Dataset excerpts:
************

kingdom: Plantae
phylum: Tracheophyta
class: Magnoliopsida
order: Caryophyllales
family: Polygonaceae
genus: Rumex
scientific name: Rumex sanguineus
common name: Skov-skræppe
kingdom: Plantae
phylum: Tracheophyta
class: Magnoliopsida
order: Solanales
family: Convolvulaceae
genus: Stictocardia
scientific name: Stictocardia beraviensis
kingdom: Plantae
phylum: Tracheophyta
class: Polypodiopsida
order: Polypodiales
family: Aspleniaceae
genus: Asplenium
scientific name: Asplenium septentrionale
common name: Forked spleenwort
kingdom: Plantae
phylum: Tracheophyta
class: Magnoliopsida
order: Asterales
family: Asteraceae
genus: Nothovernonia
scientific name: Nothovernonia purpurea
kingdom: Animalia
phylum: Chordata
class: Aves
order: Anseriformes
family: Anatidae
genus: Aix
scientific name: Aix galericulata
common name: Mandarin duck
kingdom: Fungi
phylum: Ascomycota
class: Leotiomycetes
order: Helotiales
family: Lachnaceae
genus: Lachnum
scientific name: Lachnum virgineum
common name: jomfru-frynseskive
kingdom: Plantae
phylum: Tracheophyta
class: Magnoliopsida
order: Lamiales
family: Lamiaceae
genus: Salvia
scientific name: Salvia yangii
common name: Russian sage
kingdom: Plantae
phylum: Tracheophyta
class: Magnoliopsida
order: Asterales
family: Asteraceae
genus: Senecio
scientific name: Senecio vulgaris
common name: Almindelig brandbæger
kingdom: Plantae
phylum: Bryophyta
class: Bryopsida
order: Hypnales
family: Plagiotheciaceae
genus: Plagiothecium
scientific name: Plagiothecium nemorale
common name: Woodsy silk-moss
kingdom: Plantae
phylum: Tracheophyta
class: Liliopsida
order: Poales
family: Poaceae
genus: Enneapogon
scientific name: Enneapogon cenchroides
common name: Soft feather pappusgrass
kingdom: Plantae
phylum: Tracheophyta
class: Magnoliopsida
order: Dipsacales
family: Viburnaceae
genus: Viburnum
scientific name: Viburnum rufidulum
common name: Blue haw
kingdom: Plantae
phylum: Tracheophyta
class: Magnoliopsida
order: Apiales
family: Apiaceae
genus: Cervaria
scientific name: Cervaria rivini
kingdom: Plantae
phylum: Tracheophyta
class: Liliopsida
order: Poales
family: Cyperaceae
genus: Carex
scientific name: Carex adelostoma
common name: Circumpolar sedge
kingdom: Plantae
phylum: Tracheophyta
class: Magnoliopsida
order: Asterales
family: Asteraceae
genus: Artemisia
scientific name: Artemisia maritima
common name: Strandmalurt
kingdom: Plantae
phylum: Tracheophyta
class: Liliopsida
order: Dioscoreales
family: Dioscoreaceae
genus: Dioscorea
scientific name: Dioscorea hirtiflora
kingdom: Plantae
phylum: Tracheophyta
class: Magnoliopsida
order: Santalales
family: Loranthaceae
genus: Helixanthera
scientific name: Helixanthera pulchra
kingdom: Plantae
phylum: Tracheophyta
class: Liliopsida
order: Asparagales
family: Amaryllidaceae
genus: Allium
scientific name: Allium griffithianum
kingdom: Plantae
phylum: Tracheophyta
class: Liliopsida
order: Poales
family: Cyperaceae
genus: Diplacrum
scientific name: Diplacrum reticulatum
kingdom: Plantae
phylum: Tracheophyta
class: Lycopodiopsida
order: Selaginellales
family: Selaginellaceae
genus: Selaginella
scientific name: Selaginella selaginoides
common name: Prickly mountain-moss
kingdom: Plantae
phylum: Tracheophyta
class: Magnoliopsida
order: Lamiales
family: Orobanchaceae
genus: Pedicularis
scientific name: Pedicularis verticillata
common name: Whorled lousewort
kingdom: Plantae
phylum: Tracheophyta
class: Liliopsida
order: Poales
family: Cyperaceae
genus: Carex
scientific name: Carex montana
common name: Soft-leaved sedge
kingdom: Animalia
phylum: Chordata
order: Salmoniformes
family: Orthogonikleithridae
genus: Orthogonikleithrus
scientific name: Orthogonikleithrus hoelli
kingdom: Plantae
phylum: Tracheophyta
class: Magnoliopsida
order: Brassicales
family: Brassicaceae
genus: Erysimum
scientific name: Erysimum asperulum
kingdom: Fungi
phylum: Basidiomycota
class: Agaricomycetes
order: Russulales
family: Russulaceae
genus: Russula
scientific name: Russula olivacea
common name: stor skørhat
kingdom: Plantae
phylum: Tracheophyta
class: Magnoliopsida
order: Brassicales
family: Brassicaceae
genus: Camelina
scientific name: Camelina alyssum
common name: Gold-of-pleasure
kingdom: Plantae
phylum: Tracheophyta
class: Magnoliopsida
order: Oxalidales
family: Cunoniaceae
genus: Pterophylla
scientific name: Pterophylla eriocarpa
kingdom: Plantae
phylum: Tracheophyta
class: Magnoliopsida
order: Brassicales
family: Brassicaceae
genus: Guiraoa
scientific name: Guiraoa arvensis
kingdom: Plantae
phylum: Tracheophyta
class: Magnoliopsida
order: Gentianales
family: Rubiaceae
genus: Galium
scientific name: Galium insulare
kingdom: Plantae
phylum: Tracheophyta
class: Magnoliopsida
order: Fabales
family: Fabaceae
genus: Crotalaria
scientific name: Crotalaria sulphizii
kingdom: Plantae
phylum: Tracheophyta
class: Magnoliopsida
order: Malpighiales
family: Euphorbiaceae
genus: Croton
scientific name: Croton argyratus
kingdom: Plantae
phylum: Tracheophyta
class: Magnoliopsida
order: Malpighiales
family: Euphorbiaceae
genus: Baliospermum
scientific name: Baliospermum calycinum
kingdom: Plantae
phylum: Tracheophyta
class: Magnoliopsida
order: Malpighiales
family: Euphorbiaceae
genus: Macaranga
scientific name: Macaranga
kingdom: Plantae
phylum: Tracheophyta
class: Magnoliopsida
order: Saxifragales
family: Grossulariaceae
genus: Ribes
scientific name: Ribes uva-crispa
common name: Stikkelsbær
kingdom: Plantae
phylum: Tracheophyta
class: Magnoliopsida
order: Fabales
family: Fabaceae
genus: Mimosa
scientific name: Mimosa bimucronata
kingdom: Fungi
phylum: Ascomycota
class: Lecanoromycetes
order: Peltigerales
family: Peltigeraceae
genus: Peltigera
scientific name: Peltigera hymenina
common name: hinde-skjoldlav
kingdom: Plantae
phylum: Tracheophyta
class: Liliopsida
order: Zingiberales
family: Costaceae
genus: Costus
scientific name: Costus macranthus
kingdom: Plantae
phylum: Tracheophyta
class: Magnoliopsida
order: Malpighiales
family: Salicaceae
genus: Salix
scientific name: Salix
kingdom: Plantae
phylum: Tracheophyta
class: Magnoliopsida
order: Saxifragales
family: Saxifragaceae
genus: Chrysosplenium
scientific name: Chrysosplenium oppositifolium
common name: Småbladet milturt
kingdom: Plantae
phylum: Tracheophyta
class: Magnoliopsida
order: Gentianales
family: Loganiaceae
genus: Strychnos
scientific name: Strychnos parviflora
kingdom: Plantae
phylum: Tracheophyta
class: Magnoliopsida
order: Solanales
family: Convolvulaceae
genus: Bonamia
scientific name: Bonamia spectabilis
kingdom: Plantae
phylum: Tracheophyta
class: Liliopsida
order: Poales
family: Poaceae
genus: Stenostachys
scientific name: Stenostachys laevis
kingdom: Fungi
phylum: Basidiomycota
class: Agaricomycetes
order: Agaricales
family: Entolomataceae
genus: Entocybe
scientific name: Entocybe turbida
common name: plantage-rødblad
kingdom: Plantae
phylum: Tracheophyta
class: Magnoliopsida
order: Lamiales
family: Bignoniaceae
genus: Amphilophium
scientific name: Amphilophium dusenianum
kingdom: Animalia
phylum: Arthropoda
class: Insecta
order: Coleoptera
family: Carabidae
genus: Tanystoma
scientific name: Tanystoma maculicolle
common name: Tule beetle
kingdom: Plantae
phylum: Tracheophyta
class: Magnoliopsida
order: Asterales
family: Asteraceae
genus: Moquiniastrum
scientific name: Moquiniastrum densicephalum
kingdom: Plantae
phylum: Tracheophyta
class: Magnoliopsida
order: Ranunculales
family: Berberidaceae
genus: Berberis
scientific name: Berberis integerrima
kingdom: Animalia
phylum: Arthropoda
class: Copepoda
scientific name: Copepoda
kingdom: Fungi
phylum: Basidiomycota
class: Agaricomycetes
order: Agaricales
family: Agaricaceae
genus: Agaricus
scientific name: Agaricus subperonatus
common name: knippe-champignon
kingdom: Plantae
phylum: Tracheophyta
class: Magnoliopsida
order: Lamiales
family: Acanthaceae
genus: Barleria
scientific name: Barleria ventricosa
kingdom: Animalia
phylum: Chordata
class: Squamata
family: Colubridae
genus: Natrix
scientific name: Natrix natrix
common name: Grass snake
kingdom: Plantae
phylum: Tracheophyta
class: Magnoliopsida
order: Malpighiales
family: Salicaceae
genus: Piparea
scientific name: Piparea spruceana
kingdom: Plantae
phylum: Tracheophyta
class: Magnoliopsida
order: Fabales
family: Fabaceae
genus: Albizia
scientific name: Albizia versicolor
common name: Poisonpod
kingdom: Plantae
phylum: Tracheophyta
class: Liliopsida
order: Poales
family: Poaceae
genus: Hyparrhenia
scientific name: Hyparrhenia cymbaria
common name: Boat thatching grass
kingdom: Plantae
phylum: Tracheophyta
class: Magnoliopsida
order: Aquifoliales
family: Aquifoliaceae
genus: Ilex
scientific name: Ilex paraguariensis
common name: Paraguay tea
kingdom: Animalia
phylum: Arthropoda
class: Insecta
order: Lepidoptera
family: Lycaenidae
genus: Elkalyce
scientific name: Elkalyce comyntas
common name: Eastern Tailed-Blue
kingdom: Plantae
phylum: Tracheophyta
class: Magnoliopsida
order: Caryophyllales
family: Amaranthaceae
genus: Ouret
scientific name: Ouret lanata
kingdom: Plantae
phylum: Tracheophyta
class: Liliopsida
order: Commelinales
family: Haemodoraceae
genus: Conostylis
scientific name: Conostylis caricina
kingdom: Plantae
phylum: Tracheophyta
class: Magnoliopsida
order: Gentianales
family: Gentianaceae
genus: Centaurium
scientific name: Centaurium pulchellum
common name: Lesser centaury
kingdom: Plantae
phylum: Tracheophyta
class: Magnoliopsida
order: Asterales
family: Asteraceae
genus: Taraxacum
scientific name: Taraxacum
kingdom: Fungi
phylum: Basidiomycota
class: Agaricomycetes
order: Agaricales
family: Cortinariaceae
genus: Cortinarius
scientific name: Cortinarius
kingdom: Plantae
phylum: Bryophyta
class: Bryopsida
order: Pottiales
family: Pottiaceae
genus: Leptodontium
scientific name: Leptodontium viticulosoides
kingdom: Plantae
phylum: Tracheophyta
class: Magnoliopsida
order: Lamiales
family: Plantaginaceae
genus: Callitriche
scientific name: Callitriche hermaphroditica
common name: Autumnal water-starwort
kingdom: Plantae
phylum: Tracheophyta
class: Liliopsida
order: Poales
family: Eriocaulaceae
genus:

************

- WHAT YOU WILL DO
Arrange the items as a two-column CSV with the headers rank and name, beginning with the line that contains "scientific name: Diplacrum reticulatum" and continuing through the line that contains "scientific name: Camelina alyssum". Give one row per line, with each field in double quotes and any line breaks turned into spaces.

- ANSWER BELOW
rank,name
"scientific name:","Diplacrum reticulatum"
"kingdom:","Plantae"
"phylum:","Tracheophyta"
"class:","Lycopodiopsida"
"order:","Selaginellales"
"family:","Selaginellaceae"
"genus:","Selaginella"
"scientific name:","Selaginella selaginoides"
"common name:","Prickly mountain-moss"
"kingdom:","Plantae"
"phylum:","Tracheophyta"
"class:","Magnoliopsida"
"order:","Lamiales"
"family:","Orobanchaceae"
"genus:","Pedicularis"
"scientific name:","Pedicularis verticillata"
"common name:","Whorled lousewort"
"kingdom:","Plantae"
"phylum:","Tracheophyta"
"class:","Liliopsida"
"order:","Poales"
"family:","Cyperaceae"
"genus:","Carex"
"scientific name:","Carex montana"
"common name:","Soft-leaved sedge"
"kingdom:","Animalia"
"phylum:","Chordata"
"order:","Salmoniformes"
"family:","Orthogonikleithridae"
"genus:","Orthogonikleithrus"
"scientific name:","Orthogonikleithrus hoelli"
"kingdom:","Plantae"
"phylum:","Tracheophyta"
"class:","Magnoliopsida"
"order:","Brassicales"
"family:","Brassicaceae"
"genus:","Erysimum"
"scientific name:","Erysimum asperulum"
"kingdom:","Fungi"
"phylum:","Basidiomycota"
"class:","Agaricomycetes"
"order:","Russulales"
"family:","Russulaceae"
"genus:","Russula"
"scientific name:","Russula olivacea"
"common name:","stor skørhat"
"kingdom:","Plantae"
"phylum:","Tracheophyta"
"class:","Magnoliopsida"
"order:","Brassicales"
"family:","Brassicaceae"
"genus:","Camelina"
"scientific name:","Camelina alyssum"